#### [Exercise description]
Below are some records; quote exactly the lines from the one that contains "left eye: (893, 292)" through the one that contains "nose: (907, 386)", inclusive, and no others.

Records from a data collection
++++
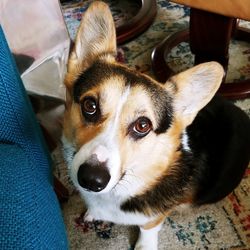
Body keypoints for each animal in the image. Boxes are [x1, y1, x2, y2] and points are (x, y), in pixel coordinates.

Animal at [53, 0, 249, 249]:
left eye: (143, 126)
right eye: (90, 105)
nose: (91, 179)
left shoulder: (153, 218)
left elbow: (149, 227)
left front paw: (144, 244)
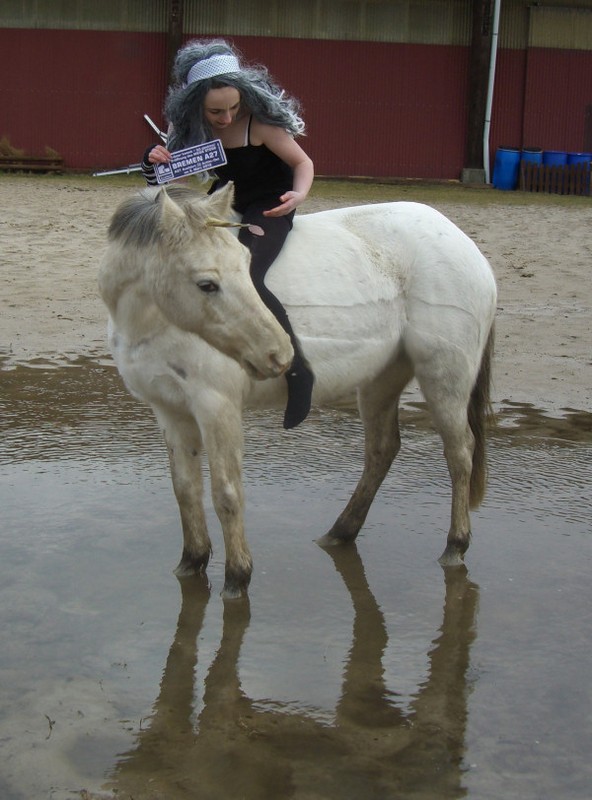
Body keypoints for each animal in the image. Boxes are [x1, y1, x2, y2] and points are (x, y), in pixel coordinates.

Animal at [98, 182, 497, 599]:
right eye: (207, 284)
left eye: (246, 263)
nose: (279, 353)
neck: (151, 322)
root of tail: (467, 248)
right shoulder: (170, 411)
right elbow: (186, 490)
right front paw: (191, 565)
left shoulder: (216, 407)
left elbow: (227, 494)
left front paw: (237, 579)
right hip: (381, 378)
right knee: (382, 450)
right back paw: (340, 532)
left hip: (444, 377)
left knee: (460, 454)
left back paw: (455, 546)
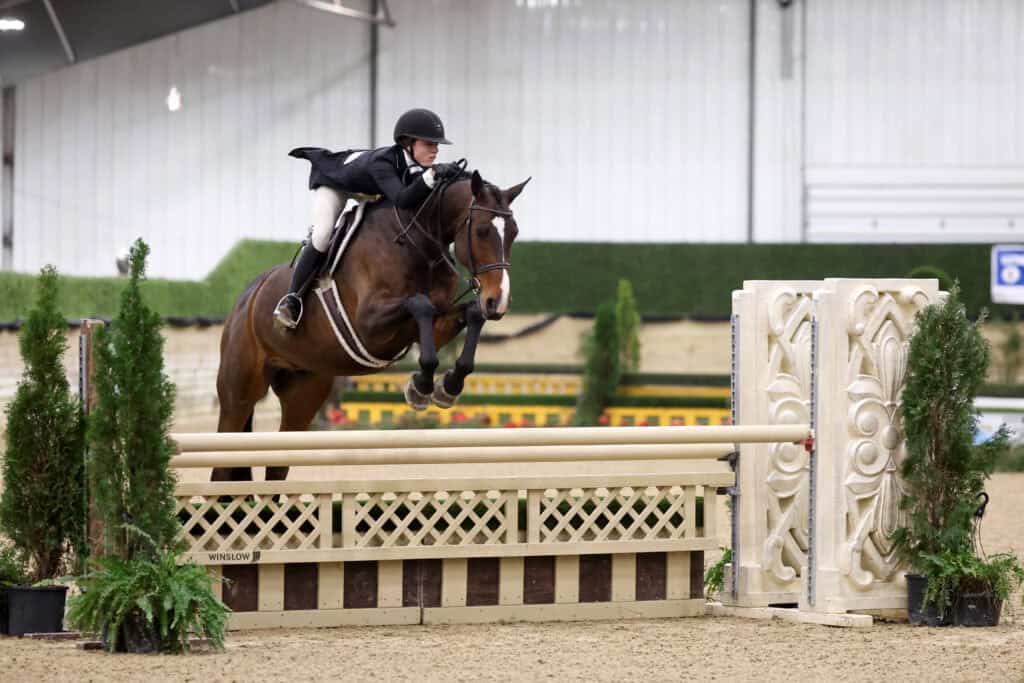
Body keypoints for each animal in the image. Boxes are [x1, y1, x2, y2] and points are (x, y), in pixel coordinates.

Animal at [213, 170, 530, 481]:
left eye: (514, 232)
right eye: (482, 231)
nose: (499, 301)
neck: (419, 245)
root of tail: (246, 298)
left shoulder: (438, 325)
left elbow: (471, 315)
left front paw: (446, 387)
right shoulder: (369, 326)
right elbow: (420, 305)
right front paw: (421, 387)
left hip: (303, 391)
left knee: (278, 463)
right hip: (239, 392)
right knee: (224, 461)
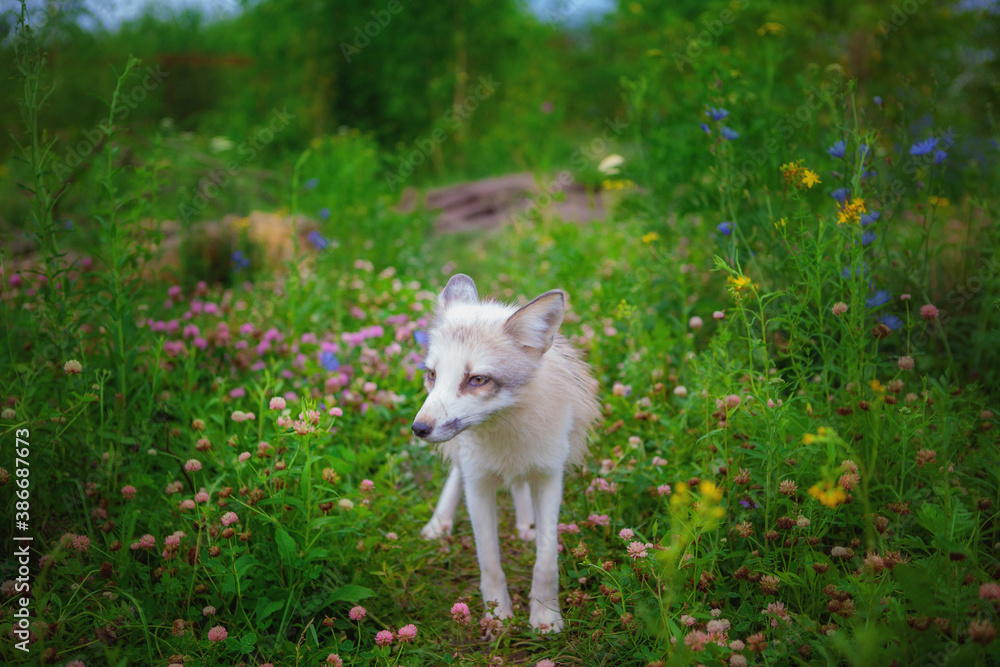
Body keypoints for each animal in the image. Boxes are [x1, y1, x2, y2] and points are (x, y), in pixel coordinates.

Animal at [411, 273, 600, 633]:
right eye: (432, 375)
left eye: (477, 379)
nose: (418, 428)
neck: (506, 433)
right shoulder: (478, 484)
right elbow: (489, 563)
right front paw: (497, 616)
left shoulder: (550, 477)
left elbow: (546, 560)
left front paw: (545, 616)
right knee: (458, 475)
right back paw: (438, 523)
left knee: (519, 485)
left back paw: (525, 523)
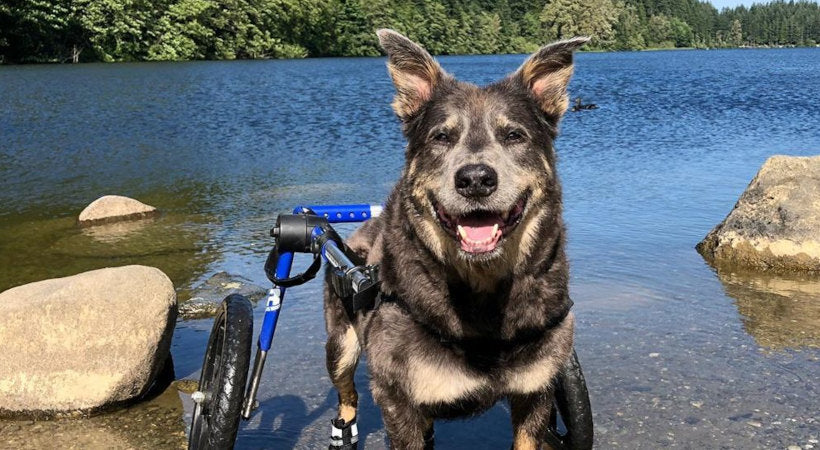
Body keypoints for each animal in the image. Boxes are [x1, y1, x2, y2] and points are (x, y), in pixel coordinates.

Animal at [324, 29, 588, 450]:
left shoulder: (536, 390)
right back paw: (343, 428)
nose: (476, 178)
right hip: (340, 343)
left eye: (514, 135)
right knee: (346, 391)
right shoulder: (398, 399)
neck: (483, 292)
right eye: (441, 137)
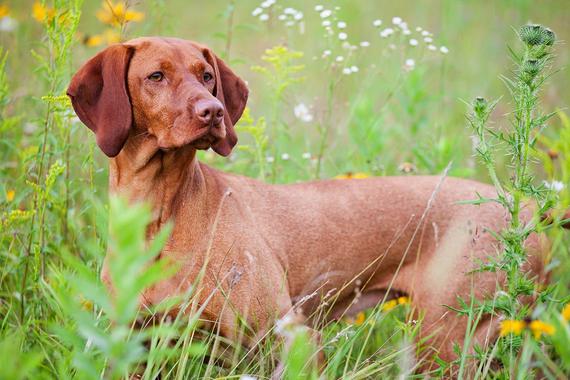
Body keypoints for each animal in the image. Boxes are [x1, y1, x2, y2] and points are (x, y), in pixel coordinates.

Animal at [67, 37, 544, 372]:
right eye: (156, 76)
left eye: (206, 76)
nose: (214, 111)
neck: (159, 212)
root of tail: (525, 212)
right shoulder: (136, 344)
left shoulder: (294, 338)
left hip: (447, 337)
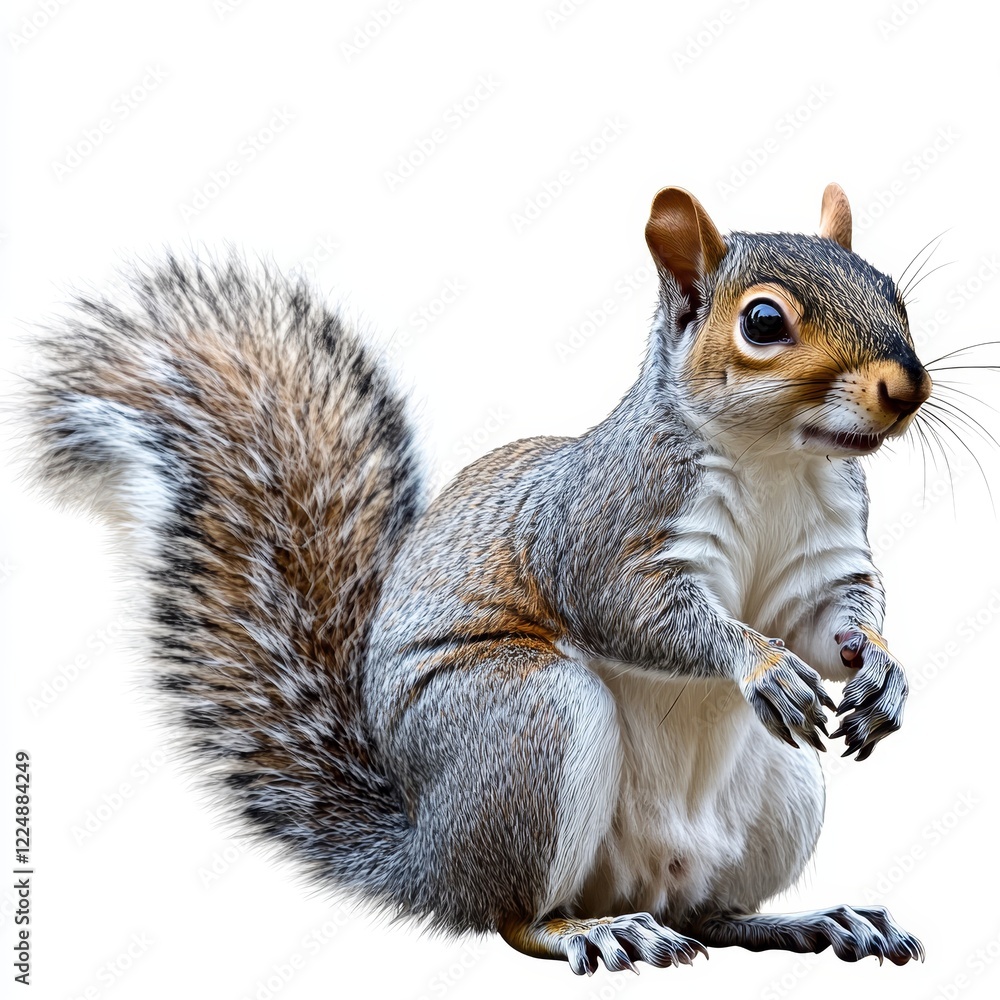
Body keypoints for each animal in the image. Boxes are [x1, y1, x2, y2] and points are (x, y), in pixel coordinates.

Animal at [22, 182, 930, 975]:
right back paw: (595, 934)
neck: (779, 460)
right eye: (764, 321)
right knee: (515, 917)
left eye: (893, 292)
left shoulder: (826, 553)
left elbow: (832, 619)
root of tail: (429, 856)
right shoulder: (600, 526)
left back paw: (814, 920)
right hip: (526, 721)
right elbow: (634, 611)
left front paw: (883, 670)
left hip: (781, 790)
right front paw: (761, 662)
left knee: (709, 914)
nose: (907, 386)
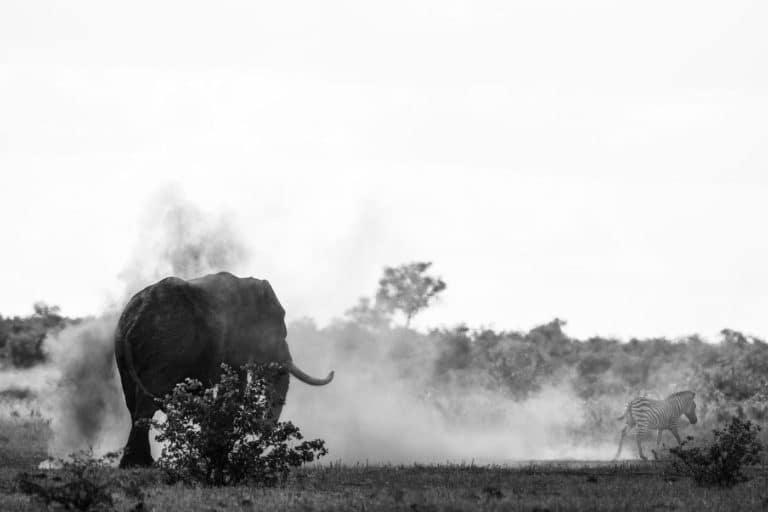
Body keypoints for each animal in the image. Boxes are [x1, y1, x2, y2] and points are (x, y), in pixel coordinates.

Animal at [113, 271, 334, 468]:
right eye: (279, 322)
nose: (332, 371)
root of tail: (134, 319)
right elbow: (236, 387)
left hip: (125, 352)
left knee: (132, 403)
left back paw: (136, 464)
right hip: (164, 345)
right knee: (146, 405)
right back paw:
++++
#### [Result of the exercise]
left eye: (893, 292)
left shoulder: (826, 553)
left elbow: (832, 619)
root of tail: (429, 856)
right shoulder: (600, 526)
left back paw: (814, 920)
right hip: (526, 721)
right elbow: (634, 611)
left front paw: (883, 670)
left hip: (781, 790)
right front paw: (761, 662)
left knee: (709, 914)
nose: (907, 386)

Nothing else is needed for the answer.